Overcoming The Guilt Of Leadership Development
By: Vanderbloemen December 19, 2012
One of the top questions that has crossed my desk over the years is, “What are you doing about church leadership development?” This question usually comes from a senior pastor or senior level church staff member. The question is generally posed with a sincere sense of curiosity mixed with guilt that emerges as they explain that they know they should be doing more in the area of church leadership development but are uncertain about what really works and how to find the time to implement what they assume is a huge process.
After a number of years of study, experimentation and talking to both business leaders and church leaders, I have landed upon a framework for leadership development that is simple, effective, and practical.
Before diving into the details, here are a couple of foundational statements about who is responsible for church leadership development:
1. Ultimately each person is responsible for the development of their own leadership gifts and skills. It is all about owning a developmental mindset - looking at every life experience including meetings, teachings and conversations, through the lens of, “What can I learn from this experience?”
2. As a church, you are responsible for creating an environment that is conducive and supportive to the development of your key church staff and volunteers.
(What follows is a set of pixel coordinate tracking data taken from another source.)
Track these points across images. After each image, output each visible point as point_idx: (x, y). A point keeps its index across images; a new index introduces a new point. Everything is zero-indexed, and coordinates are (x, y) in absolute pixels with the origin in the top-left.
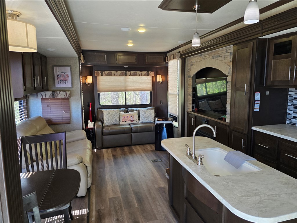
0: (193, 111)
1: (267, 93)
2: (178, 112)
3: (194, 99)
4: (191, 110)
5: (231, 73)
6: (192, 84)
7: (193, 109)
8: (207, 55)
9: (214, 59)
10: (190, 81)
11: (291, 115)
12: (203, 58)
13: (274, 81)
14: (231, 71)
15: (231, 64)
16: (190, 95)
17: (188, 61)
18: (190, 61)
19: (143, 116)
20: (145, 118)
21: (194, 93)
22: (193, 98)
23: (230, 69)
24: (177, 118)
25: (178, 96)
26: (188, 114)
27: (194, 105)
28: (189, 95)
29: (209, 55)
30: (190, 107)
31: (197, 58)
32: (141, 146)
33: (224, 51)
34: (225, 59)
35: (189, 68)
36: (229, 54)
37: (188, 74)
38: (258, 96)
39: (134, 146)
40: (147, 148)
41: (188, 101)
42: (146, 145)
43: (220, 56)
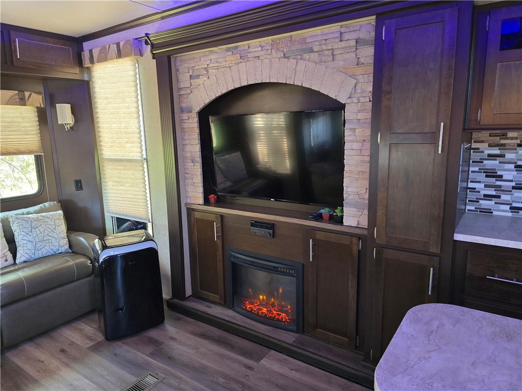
0: (206, 204)
2: (149, 208)
4: (200, 201)
6: (197, 130)
8: (260, 48)
9: (288, 58)
10: (191, 121)
11: (479, 192)
15: (359, 71)
16: (194, 161)
17: (178, 63)
18: (188, 66)
19: (30, 238)
20: (40, 244)
23: (356, 85)
25: (145, 164)
26: (190, 211)
29: (266, 47)
30: (195, 193)
31: (216, 56)
32: (44, 341)
33: (331, 36)
34: (333, 58)
35: (185, 84)
37: (182, 102)
39: (14, 352)
40: (72, 344)
42: (59, 331)
43: (316, 50)
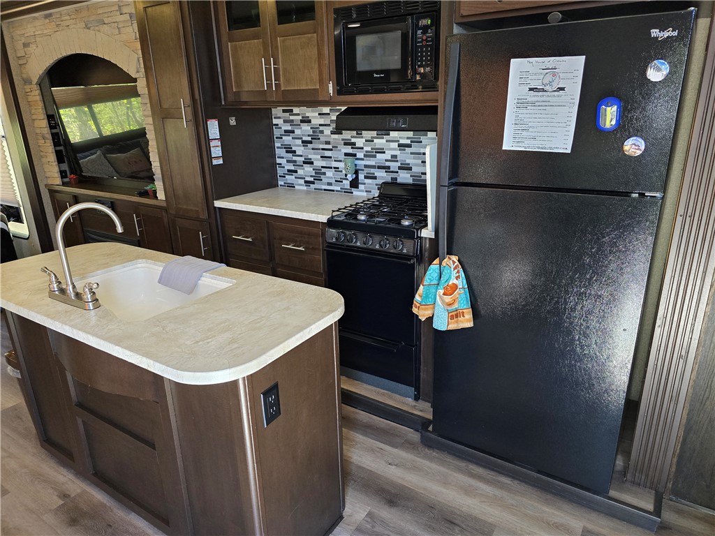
0: (64, 184)
1: (233, 122)
2: (17, 191)
3: (62, 148)
4: (58, 181)
5: (143, 70)
6: (41, 104)
7: (62, 177)
8: (68, 17)
9: (89, 28)
10: (32, 94)
11: (284, 167)
12: (58, 25)
13: (239, 92)
14: (142, 65)
15: (138, 45)
16: (44, 138)
17: (11, 30)
18: (19, 33)
21: (54, 131)
22: (55, 146)
23: (139, 61)
24: (17, 210)
25: (5, 142)
26: (52, 192)
27: (65, 167)
28: (41, 138)
29: (72, 17)
30: (51, 172)
31: (38, 23)
33: (113, 9)
34: (119, 31)
35: (21, 53)
36: (127, 17)
37: (21, 73)
38: (213, 128)
41: (42, 157)
43: (106, 22)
Once you understand the responsibility of leadership development, you can start creating a framework.
Step 1 - Identify
Your first step is to identify your target audience. You cannot invite everyone into a church leadership development process. Look across your staff and key volunteers and make two lists:
1. Emerging Leaders – These are generally young people or people who are newer to your staff or volunteer team, and you sense they could have potential to lead at broader levels in the future.
2. Proven Leaders – This would most likely be people who have been on your staff or key volunteer team. They have proven their leadership at their current level, and you want to do your best to keep them engaged and not loose them from your team.
Step 2 – Self Directed
Ask your emerging/proven church leadership teams members from the lists above to identify several skills or abilities that they want to learn, improve, or maximize. Give them support but allow them to own creating a plan to achieve the “next steps” they have identified. Encourage your team members to identify where they are now and their three action steps to get them to where they want to be six months from now.
Step 3 – Progressive
With the handful of people in your ministry area that you have identified as either an emerging or proven leader, give them the opportunity to progress though the levels of leadership. Understand that people will progress at different speeds, and be realistic that not all of the people you have listed as emerging and proven church leaders will choose to want to follow through and learn new skills.
Leadership development certainly needs to be intentional but does not need to be a massive time consuming program. The stewardship of the people is a crucial responsibility we all have in our churches. Don’t miss the opportunity to invest in others and build the kingdom.
How does your church implement leadership development among your staff and volunteers?